**Activity**: All records shown below should be given again, character for character.

**Data for processing**:
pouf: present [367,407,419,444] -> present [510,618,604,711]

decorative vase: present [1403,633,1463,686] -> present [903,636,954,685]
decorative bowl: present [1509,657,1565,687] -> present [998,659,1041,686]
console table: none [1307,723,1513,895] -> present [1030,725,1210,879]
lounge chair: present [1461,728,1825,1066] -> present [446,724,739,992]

**Reply**:
pouf: present [367,407,419,444] -> present [510,618,604,711]

decorative vase: present [1403,633,1463,686] -> present [903,636,954,685]
decorative bowl: present [1509,657,1565,687] -> present [998,659,1041,686]
console table: none [1307,723,1513,895] -> present [1030,725,1210,879]
lounge chair: present [1461,728,1825,1066] -> present [446,724,739,992]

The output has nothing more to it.